Required action: Only the lines from the line containing "Whatsapp: (051) 920 212 547" to the end of the material belong in the copy; set them down exactly, without pictures.

§

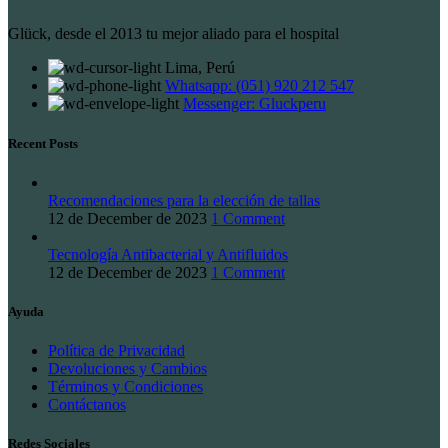
Glück, desde el 2013 tu mejor aliado para el hospital
Lima, Perú
Whatsapp: (051) 920 212 547
Messenger: Gluckperu
Recent Posts
Recomendaciones para la elección de tallas
12 de December de 2023
1 Comment
Tecnología Antibacterial y Antifluidos
12 de December de 2023
1 Comment
Ayuda
Política de Privacidad
Devoluciones y Cambios
Términos y Condiciones
Contáctanos
Redes Sociales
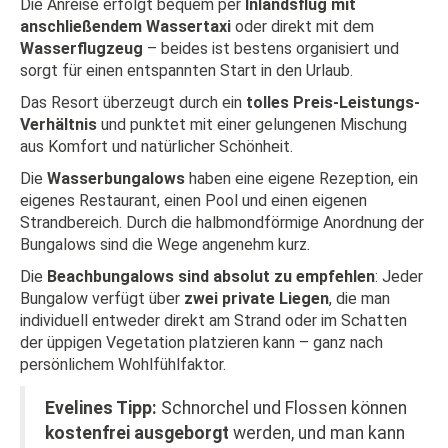
Die Anreise erfolgt bequem per
Inlandsflug mit
anschließendem Wassertaxi
oder direkt mit dem
Wasserflugzeug
– beides ist bestens organisiert und
sorgt für einen entspannten Start in den Urlaub.
Das Resort überzeugt durch ein
tolles Preis-Leistungs-
Verhältnis
und punktet mit einer gelungenen Mischung
aus Komfort und natürlicher Schönheit.
Die
Wasserbungalows
haben eine eigene Rezeption, ein
eigenes Restaurant, einen Pool und einen eigenen
Strandbereich. Durch die halbmondförmige Anordnung der
Bungalows sind die Wege angenehm kurz.
Die
Beachbungalows sind absolut zu empfehlen
: Jeder
Bungalow verfügt über
zwei private Liegen
, die man
individuell entweder direkt am Strand oder im Schatten
der üppigen Vegetation platzieren kann – ganz nach
persönlichem Wohlfühlfaktor.
Evelines Tipp:
Schnorchel und Flossen können
kostenfrei ausgeborgt
werden, und man kann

§

Answer space:
Whatsapp: (051) 920 212 547
Messenger: Gluckperu
Recent Posts
Recomendaciones para la elección de tallas
12 de December de 2023
1 Comment
Tecnología Antibacterial y Antifluidos
12 de December de 2023
1 Comment
Ayuda
Política de Privacidad
Devoluciones y Cambios
Términos y Condiciones
Contáctanos
Redes Sociales
Die Anreise erfolgt bequem per
Inlandsflug mit
anschließendem Wassertaxi
oder direkt mit dem
Wasserflugzeug
– beides ist bestens organisiert und
sorgt für einen entspannten Start in den Urlaub.
Das Resort überzeugt durch ein
tolles Preis-Leistungs-
Verhältnis
und punktet mit einer gelungenen Mischung
aus Komfort und natürlicher Schönheit.
Die
Wasserbungalows
haben eine eigene Rezeption, ein
eigenes Restaurant, einen Pool und einen eigenen
Strandbereich. Durch die halbmondförmige Anordnung der
Bungalows sind die Wege angenehm kurz.
Die
Beachbungalows sind absolut zu empfehlen
: Jeder
Bungalow verfügt über
zwei private Liegen
, die man
individuell entweder direkt am Strand oder im Schatten
der üppigen Vegetation platzieren kann – ganz nach
persönlichem Wohlfühlfaktor.
Evelines Tipp:
Schnorchel und Flossen können
kostenfrei ausgeborgt
werden, und man kann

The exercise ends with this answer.